Text provided:

- Opening Delimiter -

You should understand that your return will not reflect the return you would realize if you actually owned the stocks underlying the Index and received the dividends paid on those stocks, if any, because the value of the Index is calculated by reference to the prices of the common stocks included in the Index without taking into consideration the value of dividends paid on those stocks.

 

There may be an uncertain trading market for the Notes

 

We have applied to have the Notes quoted on The Nasdaq National Market under the trading symbol “LERA”. If approval of this application is granted, the Notes will be quoted on The Nasdaq National Market at that time. We cannot ensure that the Notes will be accepted to be quoted on The Nasdaq National Market and we do not anticipate any decision on that acceptance prior to the expected settlement date of the Notes. Also, you should be aware that the quotation of the Notes on The Nasdaq National Market does not necessarily ensure that a trading market will develop for the Notes. If a trading market does develop, there can be no assurance that there will be liquidity in the trading market. The development of a trading market for the Notes will depend on our financial performance and other factors such as the increase, if any, in the value of the Index.

- Closing Delimiter -

Information supplied:
- Opening Delimiter -

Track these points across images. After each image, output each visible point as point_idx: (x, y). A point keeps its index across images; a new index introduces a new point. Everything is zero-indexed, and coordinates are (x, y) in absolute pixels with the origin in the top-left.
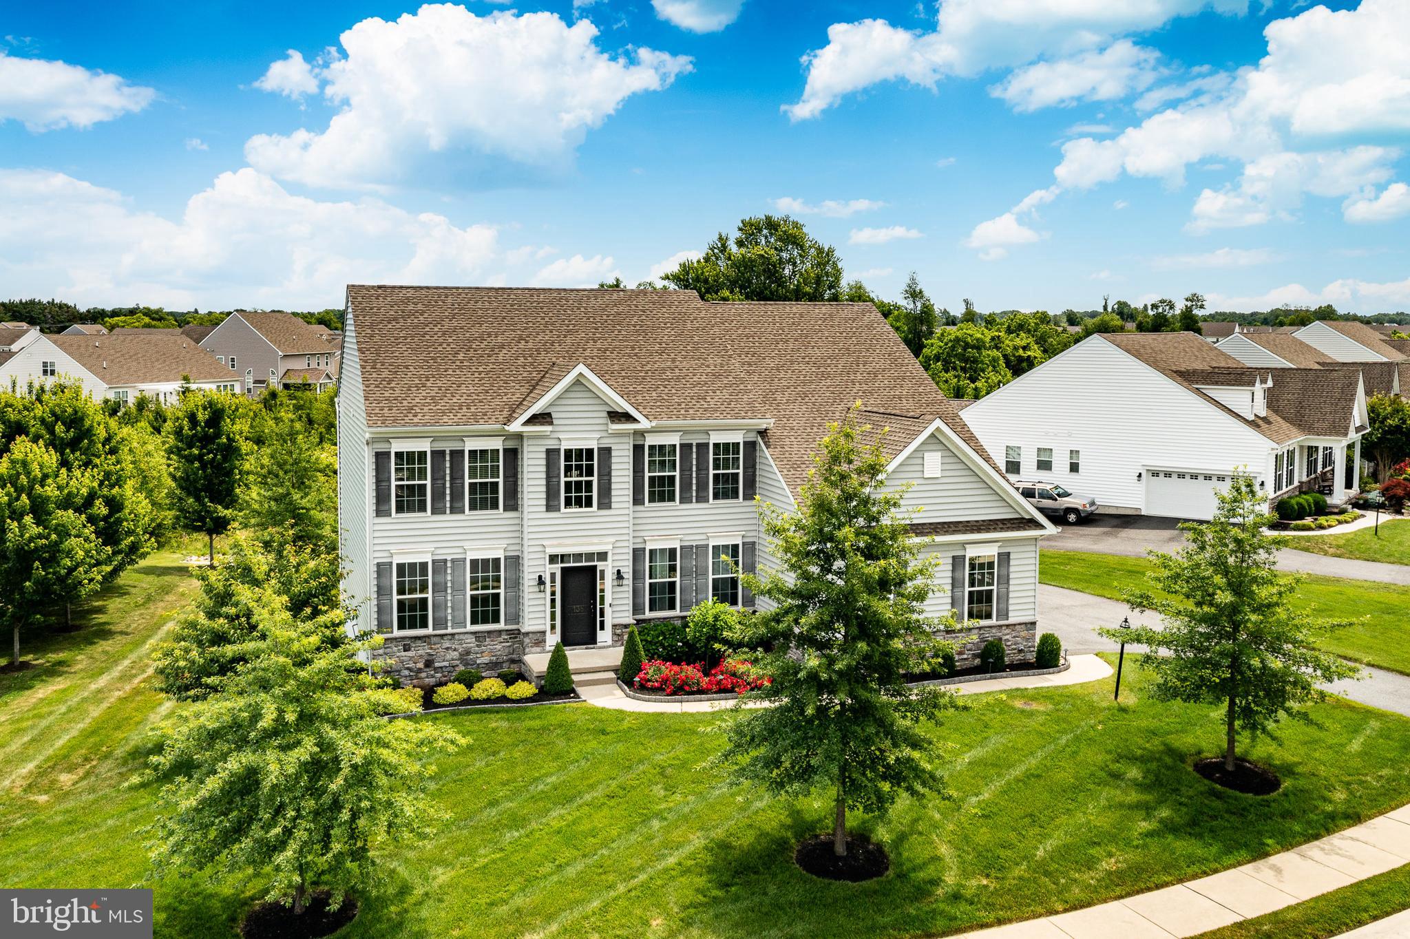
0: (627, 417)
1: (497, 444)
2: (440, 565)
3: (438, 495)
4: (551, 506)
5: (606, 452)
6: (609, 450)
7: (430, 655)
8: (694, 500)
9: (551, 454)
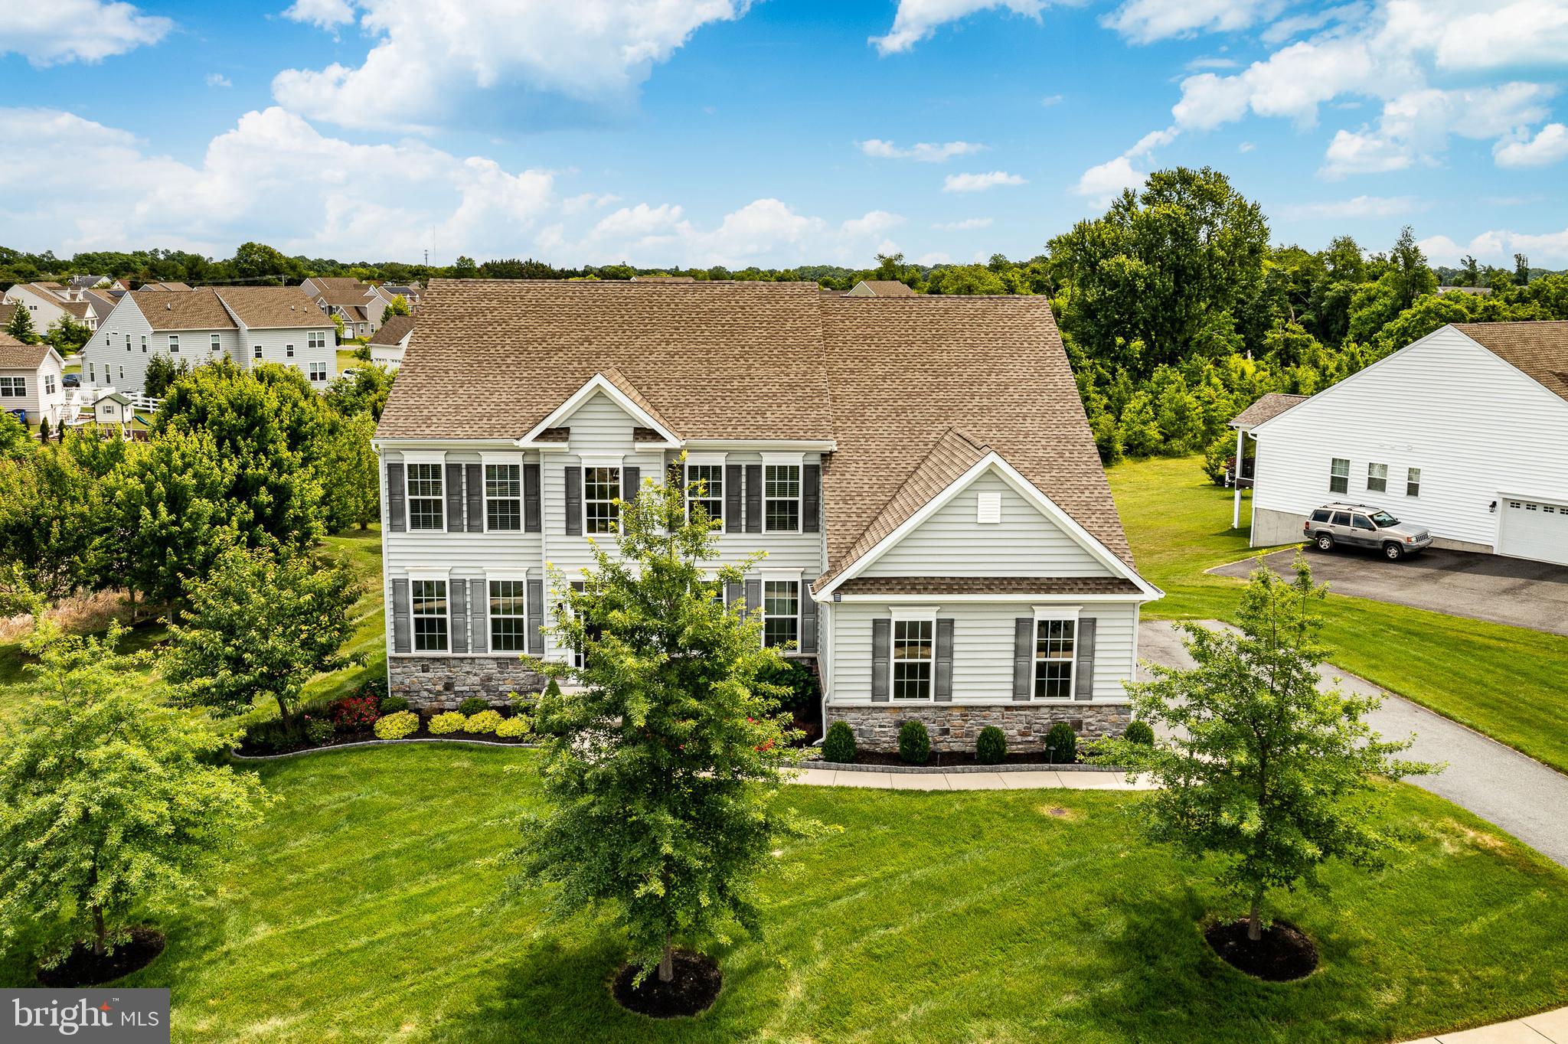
0: (654, 435)
1: (517, 459)
2: (458, 586)
3: (455, 512)
4: (572, 528)
5: (632, 474)
6: (636, 471)
7: (449, 678)
8: (744, 529)
9: (571, 473)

- Closing Delimiter -

Complete the following:
a. In the excerpt about the Notes, what trading symbol was requested for quoting the Notes on The Nasdaq National Market?
b. Repeat everything in the excerpt about the Notes from "You should understand" down to "on those stocks.".

List of answers:
a. LERA

b.
You should understand that your return will not reflect the return you would realize if you actually owned the stocks underlying the Index and received the dividends paid on those stocks, if any, because the value of the Index is calculated by reference to the prices of the common stocks included in the Index without taking into consideration the value of dividends paid on those stocks.